Excise on Bank Notes

    Source citation
    "Excise on Bank Notes," Charleston (SC) Mercury, November 26, 1857, p. 2.
    Newspaper: Publication
    Charleston (SC) Mercury
    Newspaper: Headline
    Excise on Bank Notes
    Newspaper: Page(s)
    Date Certainty
    Sayo Ayodele
    Transcription date
    The following text is presented here in complete form, as it originally appeared in print. Spelling and typographical errors have been preserved as in the original.
    Excise on Bank Notes
    Col. BENTON is out with a communication in the National Intelligencer, in which he renews  the proposition brought forward in 1837, that Congress should lay such an excise on all Bank notes in the States below the amount of twenty dollars, as will effectually prohibit their issue. Col. BENTON says that the proposition was defeated by the Bank paper wing of the "Democratic party." He now renews it. 
    This proposition, in 1837, received scarcely a consideration, because, by an almost unanimous consent, it was deemed unconstitutional by the members of the Democractic party. A very little consideration will show this.

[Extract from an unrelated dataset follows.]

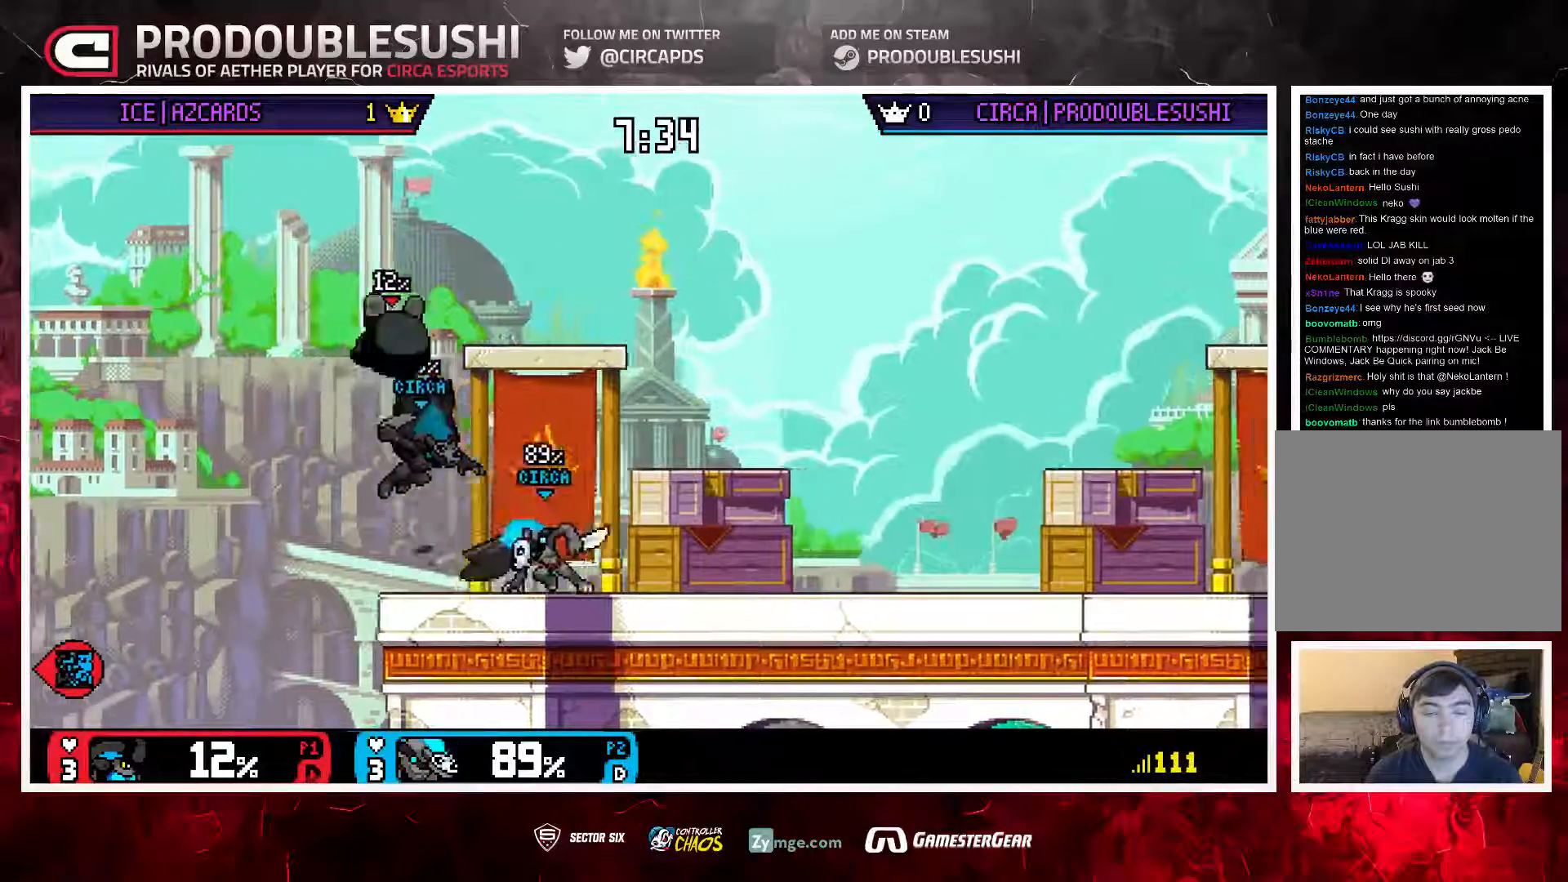
{"buttons": [], "left_stick": "center", "right_stick": "center", "events": [[33, "left_stick", "center"]]}
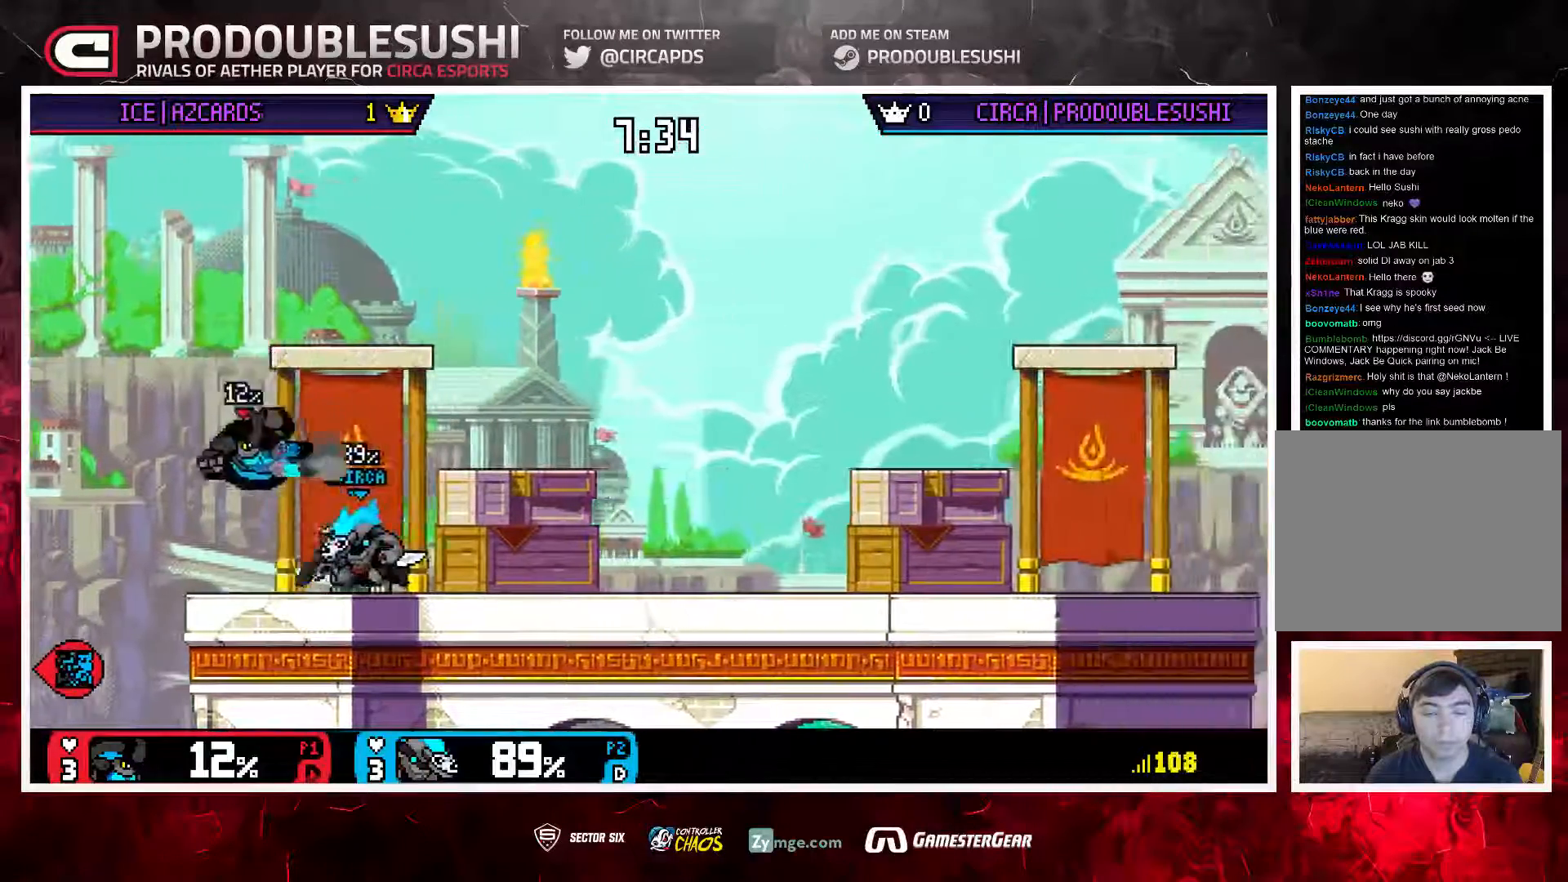
{"buttons": [], "left_stick": "up-left", "right_stick": "center", "events": [[33, "L1", "down"], [167, "L1", "up"], [233, "left_stick", "up-left"]]}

    The Constitution prescribes that "Congress shall have the power to lay and collect taxes, duties, imposts and excises, to pay the debts and provide for the common defence and general welfare of the United States." The power here given is a revenue power. "The common defence and general welfare of the United States," for which taxes and excises are to be laid, are limited to the specific duties and objects the Constitution prescribes. This is the view of the Constitution taken by Mr. MADISON, in the celebrated Report on the Alien and Sedition laws, and has been the creed of the Democratic party ever since. On the contrary, ALEXANDER HAMILTON, in his equally celebrated Report on the Finances, took the ground that the power of Congress was limitless, both as to taxes and their appropriation, and that anything which Congress should think conducive to "the general welfare" was a fair object for appropriation by Congress of money in the treasury. Hence, he recommended that Congress should not only lay duties for the purpose of raising revenue, but should lay them for another and inconsistent purpose - the protection of manufactures. 
    The Constitution gives Congress no power to regulate the currency of the States. It prohibits only the States from issuing bills of credit. If an excise is laid on Bank notes, or private notes or bonds, bona fide, for the purpose of revenue, it is constitutional. But can Congress, without any regard to revenue, lay any taxation upon the issue of paper of any kind, looking to its prohibition? According to all the principles of the Democratic party, such a prohibition would be a gross usurpation. To support such an exercise of power, we must descend into the consolidation slough of Federalism. 
    The tendency of things in the United States in undoubtedly to centralization - centralization of commerce in the North, and the centralization of power at Washington. As the power and importance of the States is diminished by their multiplication, two new antagonist influences are growing in strength. - consolidation and sectionalism. The interests of the section of the Union being diverse and antagonistic, as the General Government extends the sphere of its power, it must trench on those interests, and make opposition and conflict.
    Every conflict which has arisen in the land, every threat of disunion, every feeling of sectionalism, has sprung from the usurpation of powers by the General Government, in its progress to consolidation. We do not suppose that Congress is yet prepared for Mr. BENTON's scheme. A host of excise officers to enforce it, would be very unwelcome visitors in the States. However politic might be to suppress  Bank issues below twenty dollars, the entire sacrifice of the Constitution and of the precepts of the Democratic party, often perverted before, is too costly a propitiation at the shrine of Mammon. Mr. BENTON's policy, we trust, will be considered by the present Congress, as it was in 1837, an outrageous Federal conceit, which even the old Federal party of 1798-'99 might have turned from with disapprobation and condemnation.